**REQUIRED ACTION 1**
List every person named in the source passage below.
**REQUIRED ACTION 2**
Answer these questions from the source passage below.
(a) By what vote did the bishops approve the document?
(b) How many frozen embryos were at issue in the High Court case?
(c) According to the High Court, who should decide the embryos' legal status?
**REQUIRED ACTION 3**
Carry on the source passage below about the Irish High Court's frozen-embryo ruling, picking up right after its final sentence on Article 40.3.3.

**SOURCE PASSAGE**
The Catholic New Services reports that the bishops on Tuesday voted 201-24 with two abstentions to approve a document that says that a Catholic who "knowingly and obstinately" rejects "the defined doctrines of the church" or repudiates the church's "definitive teaching on moral issues" would not be in communion with the church and therefore should not receive the Eucharist. The document also criticizes those who "give selective assent to the teachings of the church." Moreover, the document states, if a person who "is publicly known to have committed serious sin or to have rejected definitive church teaching and is not yet reconciled with the church" were to take Communion, it "is likely to cause scandal for others," which provides a "further reason" for the person to refrain. However, in a footnote, the bishops said this document was not intended "to provide specific guidelines" to the provision in canon law that says that Catholics "obstinately persevering in manifest grave sin" should not be allowed to receive Communion.

For my own take on this question, as a matter of canon law and pastoral counseling, see Abortion, Bishops, Eucharist, and Politicians: A Question of Communion (with Charles J. Reid, Jr.), 43 Catholic Lawyer 255 (2004) (link here).

Most importantly, this document reminds all of the Catholic faithful about the sacred meaning, personally and communally, of approaching the altar. Each of us need once again to undertake, as we did at the time of our Confirmation, that rigorous examination of our own consciences toward the end of being drawn ever more deeply into full communion with the Church through Reconciliation as appropriate and then our due reception of the Body and Blood of Christ at the Lord’s Supper. God knows how poignant this reminder should be for me.

Greg Sisk

News from Ireland

MOJ-friend and Trinity College Dublin law prof Gerry Whyte sends this our way:

The Irish Times
November 15, 2006

Court says frozen embryos 'not unborn'

Luke Cassidy

A woman has lost a High Court battle to have frozen embyos implanted in her womb against the will of her estranged husband.

The woman claimed the embryos, created using in vitro fertilisation technology, should have been afforded the protection given to the unborn under the Constitution.

However, the High Court decided today that the three frozen embryos are not "unborn" as defined under the Constitution and it is a matter for the Oireachtas to decide on their legal status. Article 40.3.3 of the Constitution states acknowledges the right to life of the unborn "with due regard to the equal right to life of the mother".

**RAW DATA**
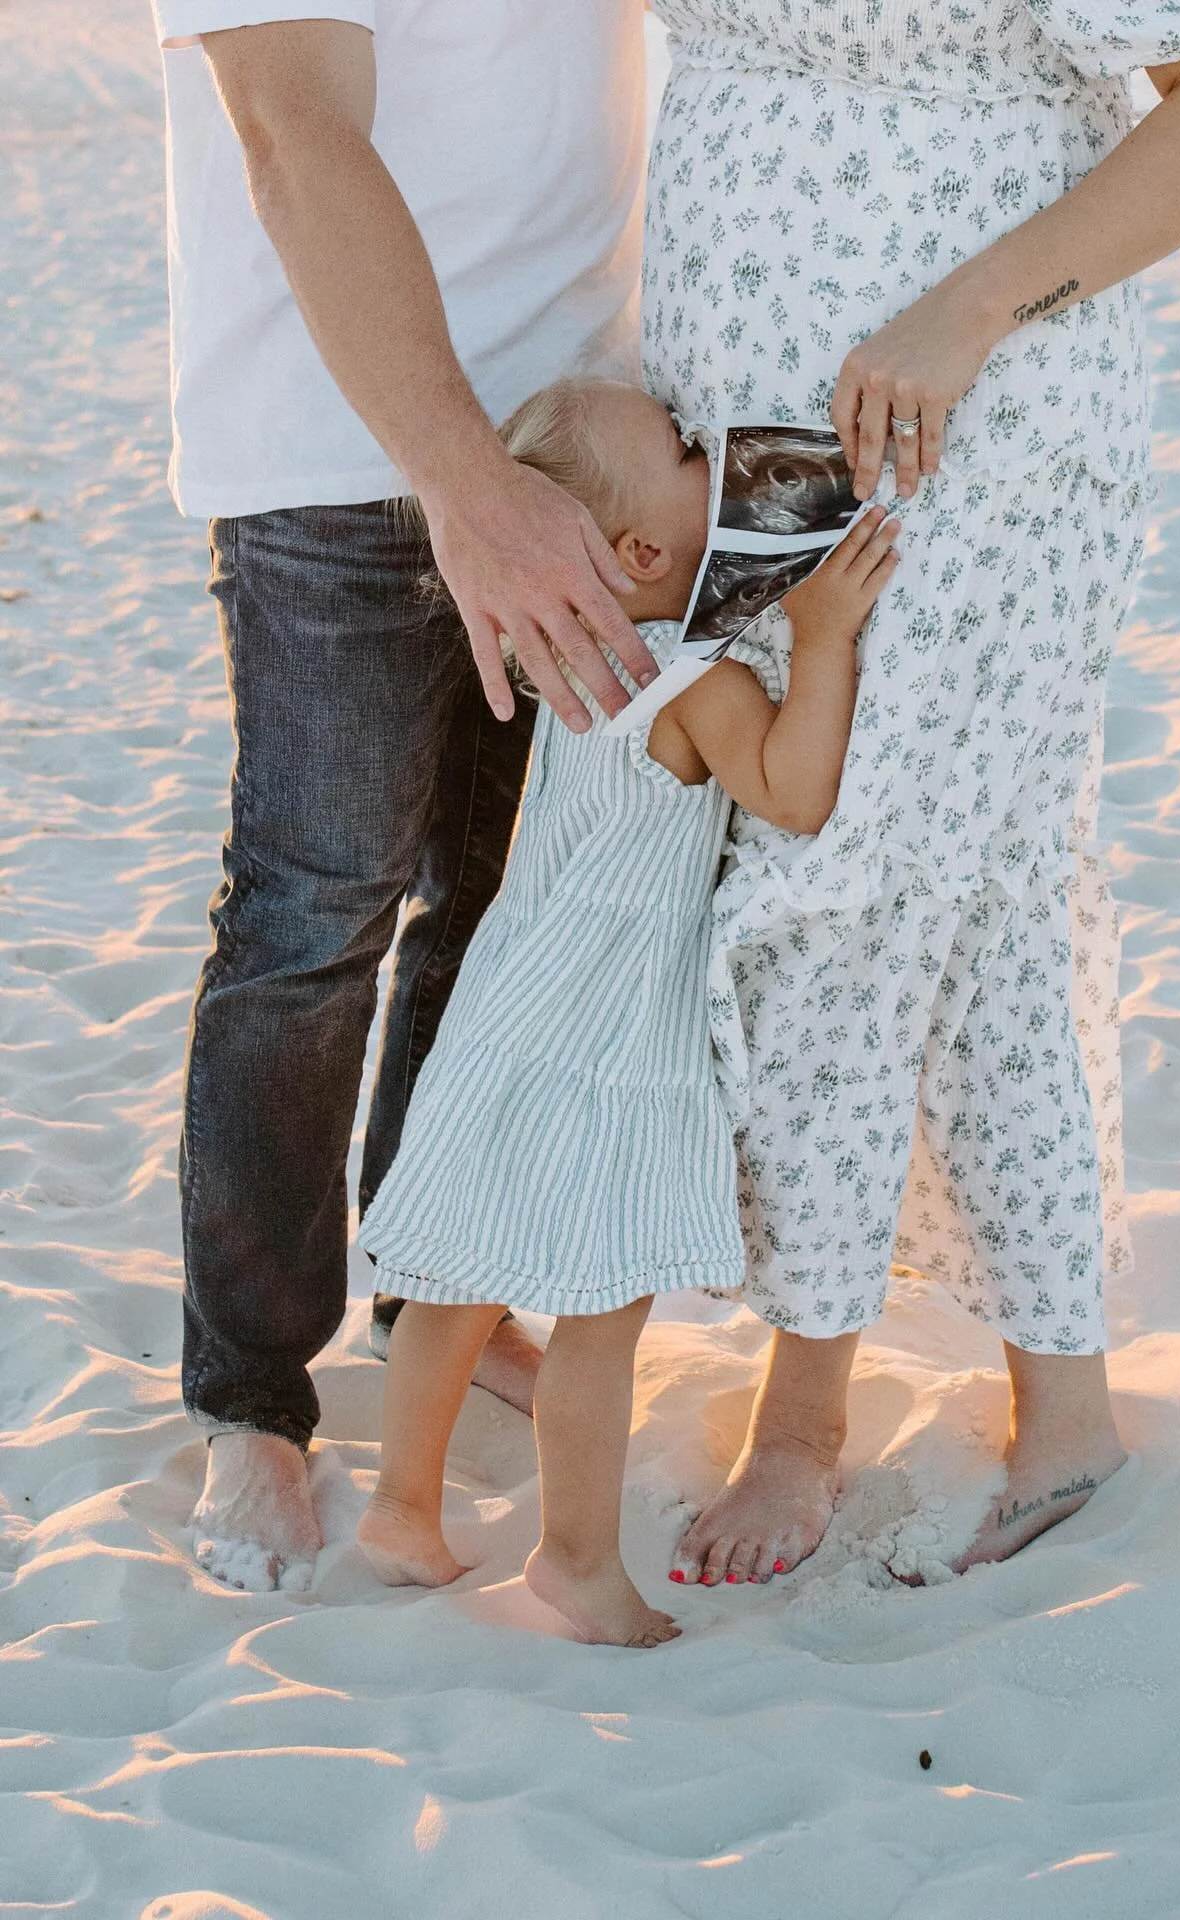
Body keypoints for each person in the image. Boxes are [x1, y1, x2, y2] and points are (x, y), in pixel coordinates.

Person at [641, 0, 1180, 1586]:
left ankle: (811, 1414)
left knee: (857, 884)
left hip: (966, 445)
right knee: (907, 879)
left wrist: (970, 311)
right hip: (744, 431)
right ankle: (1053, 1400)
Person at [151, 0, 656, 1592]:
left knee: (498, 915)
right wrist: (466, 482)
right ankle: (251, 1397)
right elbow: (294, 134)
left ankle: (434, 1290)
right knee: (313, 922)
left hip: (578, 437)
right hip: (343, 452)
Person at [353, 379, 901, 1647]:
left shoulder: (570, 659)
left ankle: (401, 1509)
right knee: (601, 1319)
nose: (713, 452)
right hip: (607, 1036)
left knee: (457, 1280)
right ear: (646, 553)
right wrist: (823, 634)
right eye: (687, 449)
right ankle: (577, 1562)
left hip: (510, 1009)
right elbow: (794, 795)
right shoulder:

**OUTPUT 1**
Charles J. Reid, Jr.
Greg Sisk
Gerry Whyte
Luke Cassidy

**OUTPUT 2**
(a) 201-24, with two abstentions.
(b) Three.
(c) The Oireachtas.

**OUTPUT 3**
But in a 26-page High Court ruling delivered this morning Mr Justice Brian McGovern said that three frozen embryos are "not 'unborn' with the meaning of Article 40.3.3 and it is a matter for the Oireachtas to decide what steps should be taken to establish the legal status of embryos in vitro".

"Laws should, and generally do, reflect society's values and will be influenced by them. But, at the end of the day, it is the duty of the courts to implement and apply the law, not morality," the judge said.

"Until the law or the Constitution is changed, this issue remains within the sphere of ethics and morality."

The ruling comes as an estranged Dublin couple battle over the use of three frozen embryos stored in the Sims Fertility Clinic, Rathgar.

The High Court has already ruled the estranged husband did not give his consent for the eggs to be used in the event of their marriage breaking up.

Today's ruling is the second stage of the case, with the judge asked to consider public and constitutional law issues.

Archbishop of Dublin Diarmuid Martin has said he is seriously concerned by today's High Court ruling against a woman who tried to have frozen embyos implanted in her womb against the will of her estranged husband.

The Archbishop said the court's ruling that the three frozen embryos are not "unborn" as defined under the Constitution "cast doubt on what rules were in place to protect life".

The Pro-Life Campaign said it was "confident the Supreme Court will vindicate the rights of the human embryo if the judgement is appealed."

The Labour Party welcomed the clarity that the High Court decision on the frozen embryo case has brought, although it insists that the Government must now produce legislation for assisted reproduction clinics.